Action: Communicate the broadest range of DE&I topics possible — to make sure that your entire audience can find relevance and resonance in your messages.
6. Keep it fair
You don't have to publish every DE&I story that crosses your desk. The risk might be that by doing so you overshadow or unintentionally exclude less vocal communities, causing resentment despite your best efforts.
Provide diversity and inclusion resources that empower individuals to take action. Inclusive organizations are more likely to offer resources that encourage and enable individuals to bring their authentic selves to work, manage unconscious bias, and leverage the support from mentors and sponsors to help them navigate their organizations. And it's important to offer these resources broadly — not just to underrepresented populations.
Action: Aim for fair representation of the communities in your employee and customer audience. Don't forget easy wins, such as marking Black History Month and Pride Day. But remember to do so in a way that sparks action as much as it does recognition.
What can DE&I do for your company?
Taking an actionable approach to creating diversity, equity, and inclusion at work will have positive effects throughout your entire organization. It all starts by listening to your employees, a practice that will serve to improve your culture in general. As always, internal communicators should find ways to open the lines of communication. After all, you can't solve a problem without first knowing what it is. In short, the aim is to create an environment where employees feel empowered to voice their opinions, no matter what they have to say.

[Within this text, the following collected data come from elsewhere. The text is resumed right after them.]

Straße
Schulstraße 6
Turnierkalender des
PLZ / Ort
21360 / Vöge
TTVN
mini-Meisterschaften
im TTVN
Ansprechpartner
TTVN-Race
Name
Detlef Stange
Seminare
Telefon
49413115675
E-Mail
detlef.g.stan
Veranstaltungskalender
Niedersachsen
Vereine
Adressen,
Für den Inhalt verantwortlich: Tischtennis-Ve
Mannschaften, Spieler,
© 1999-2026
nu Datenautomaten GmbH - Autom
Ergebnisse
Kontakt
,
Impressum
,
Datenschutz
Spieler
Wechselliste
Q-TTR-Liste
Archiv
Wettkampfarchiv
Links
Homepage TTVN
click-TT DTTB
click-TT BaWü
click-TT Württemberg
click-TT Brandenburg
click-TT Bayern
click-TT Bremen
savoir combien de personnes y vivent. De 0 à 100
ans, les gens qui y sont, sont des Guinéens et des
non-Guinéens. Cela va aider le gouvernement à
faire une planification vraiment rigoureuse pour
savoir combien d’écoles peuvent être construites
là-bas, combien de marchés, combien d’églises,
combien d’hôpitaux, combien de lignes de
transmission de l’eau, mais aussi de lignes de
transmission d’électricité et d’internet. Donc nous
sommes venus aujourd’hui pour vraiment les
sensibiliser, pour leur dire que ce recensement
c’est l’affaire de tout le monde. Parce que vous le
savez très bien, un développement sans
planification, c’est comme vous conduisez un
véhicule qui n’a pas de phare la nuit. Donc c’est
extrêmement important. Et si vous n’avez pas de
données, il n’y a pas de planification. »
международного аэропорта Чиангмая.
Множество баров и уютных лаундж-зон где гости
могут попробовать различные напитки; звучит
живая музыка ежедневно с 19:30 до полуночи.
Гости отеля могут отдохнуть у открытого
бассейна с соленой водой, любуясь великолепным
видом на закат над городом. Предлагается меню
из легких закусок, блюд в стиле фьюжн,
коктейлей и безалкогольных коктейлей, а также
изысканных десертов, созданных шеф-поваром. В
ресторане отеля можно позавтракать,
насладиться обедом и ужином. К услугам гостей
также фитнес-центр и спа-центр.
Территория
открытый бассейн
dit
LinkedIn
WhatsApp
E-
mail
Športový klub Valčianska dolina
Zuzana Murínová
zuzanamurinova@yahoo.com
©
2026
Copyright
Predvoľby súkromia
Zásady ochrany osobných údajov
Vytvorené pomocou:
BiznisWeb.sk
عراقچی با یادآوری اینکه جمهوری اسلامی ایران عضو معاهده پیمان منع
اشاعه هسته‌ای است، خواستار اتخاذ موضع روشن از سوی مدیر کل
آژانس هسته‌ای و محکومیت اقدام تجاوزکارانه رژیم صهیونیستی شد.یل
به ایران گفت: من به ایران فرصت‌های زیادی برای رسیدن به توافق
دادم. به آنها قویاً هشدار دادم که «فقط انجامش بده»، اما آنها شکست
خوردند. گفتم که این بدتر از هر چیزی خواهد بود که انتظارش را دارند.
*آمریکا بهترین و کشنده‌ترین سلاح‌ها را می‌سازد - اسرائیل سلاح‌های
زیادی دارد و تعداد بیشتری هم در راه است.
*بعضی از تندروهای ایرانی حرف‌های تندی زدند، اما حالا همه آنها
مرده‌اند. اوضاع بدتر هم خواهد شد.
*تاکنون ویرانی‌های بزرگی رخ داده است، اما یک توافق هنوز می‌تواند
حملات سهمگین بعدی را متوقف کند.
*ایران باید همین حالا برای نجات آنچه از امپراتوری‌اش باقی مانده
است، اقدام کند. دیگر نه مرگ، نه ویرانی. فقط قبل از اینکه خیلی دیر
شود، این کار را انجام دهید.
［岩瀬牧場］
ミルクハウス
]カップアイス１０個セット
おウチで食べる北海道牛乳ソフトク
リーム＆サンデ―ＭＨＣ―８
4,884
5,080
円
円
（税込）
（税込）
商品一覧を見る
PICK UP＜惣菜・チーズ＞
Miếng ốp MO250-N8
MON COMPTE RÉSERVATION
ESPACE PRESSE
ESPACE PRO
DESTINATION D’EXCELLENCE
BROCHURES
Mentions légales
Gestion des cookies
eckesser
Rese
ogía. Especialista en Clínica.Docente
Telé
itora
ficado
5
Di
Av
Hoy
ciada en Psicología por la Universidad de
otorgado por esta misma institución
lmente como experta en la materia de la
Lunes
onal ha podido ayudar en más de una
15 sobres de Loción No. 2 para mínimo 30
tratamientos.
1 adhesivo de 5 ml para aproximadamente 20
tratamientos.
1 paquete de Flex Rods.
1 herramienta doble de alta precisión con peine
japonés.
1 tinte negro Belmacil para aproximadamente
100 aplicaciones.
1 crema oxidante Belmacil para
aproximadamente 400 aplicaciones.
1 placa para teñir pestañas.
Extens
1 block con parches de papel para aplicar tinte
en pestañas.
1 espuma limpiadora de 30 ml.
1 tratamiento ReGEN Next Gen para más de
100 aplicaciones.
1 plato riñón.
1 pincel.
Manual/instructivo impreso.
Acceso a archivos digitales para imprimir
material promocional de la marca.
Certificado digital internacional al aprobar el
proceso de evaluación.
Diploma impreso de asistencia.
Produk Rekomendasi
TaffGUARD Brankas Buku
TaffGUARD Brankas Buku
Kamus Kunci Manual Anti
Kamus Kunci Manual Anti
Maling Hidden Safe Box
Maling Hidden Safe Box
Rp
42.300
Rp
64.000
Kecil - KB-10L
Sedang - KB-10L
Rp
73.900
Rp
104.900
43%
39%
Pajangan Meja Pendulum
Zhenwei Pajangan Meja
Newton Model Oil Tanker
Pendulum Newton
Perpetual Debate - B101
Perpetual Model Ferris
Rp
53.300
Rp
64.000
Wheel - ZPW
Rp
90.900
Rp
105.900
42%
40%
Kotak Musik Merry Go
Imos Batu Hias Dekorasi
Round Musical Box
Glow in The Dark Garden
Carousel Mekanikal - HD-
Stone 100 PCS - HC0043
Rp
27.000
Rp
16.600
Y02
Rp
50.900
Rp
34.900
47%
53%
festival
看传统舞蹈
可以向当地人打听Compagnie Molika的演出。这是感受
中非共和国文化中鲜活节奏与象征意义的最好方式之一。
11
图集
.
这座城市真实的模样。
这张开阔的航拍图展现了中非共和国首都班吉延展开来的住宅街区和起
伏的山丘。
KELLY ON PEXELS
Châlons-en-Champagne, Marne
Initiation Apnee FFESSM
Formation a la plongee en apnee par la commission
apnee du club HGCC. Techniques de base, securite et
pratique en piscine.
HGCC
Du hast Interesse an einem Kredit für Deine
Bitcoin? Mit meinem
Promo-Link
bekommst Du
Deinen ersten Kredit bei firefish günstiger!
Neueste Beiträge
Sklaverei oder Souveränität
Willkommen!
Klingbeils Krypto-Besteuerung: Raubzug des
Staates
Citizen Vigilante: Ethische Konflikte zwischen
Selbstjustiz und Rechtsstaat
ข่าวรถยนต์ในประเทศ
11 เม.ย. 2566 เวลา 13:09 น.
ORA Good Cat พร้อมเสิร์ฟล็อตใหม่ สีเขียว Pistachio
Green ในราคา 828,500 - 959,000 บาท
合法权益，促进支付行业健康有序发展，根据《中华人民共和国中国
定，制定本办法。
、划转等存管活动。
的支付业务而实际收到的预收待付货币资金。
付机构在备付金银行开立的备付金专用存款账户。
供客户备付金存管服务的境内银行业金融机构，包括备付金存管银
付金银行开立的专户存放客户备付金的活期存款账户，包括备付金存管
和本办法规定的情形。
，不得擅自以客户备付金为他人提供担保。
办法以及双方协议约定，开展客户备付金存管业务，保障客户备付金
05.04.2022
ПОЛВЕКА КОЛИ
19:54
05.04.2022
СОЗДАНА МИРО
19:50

To sum up, employees in today's workplace should feel safe and expected to bring their unassimilated, honest selves to work every day. That will only begin once transparent and open communication is the norm in your organization. The benefits of having a culture of diversity, equity, and inclusion are sure to be felt in ways that will benefit everyone. And imagine the outcome if the lessons we learn about diversity at work actually transform the things we do, think, and say in the wider world outside of work. Let's make it more than a dream; let's make it a goal.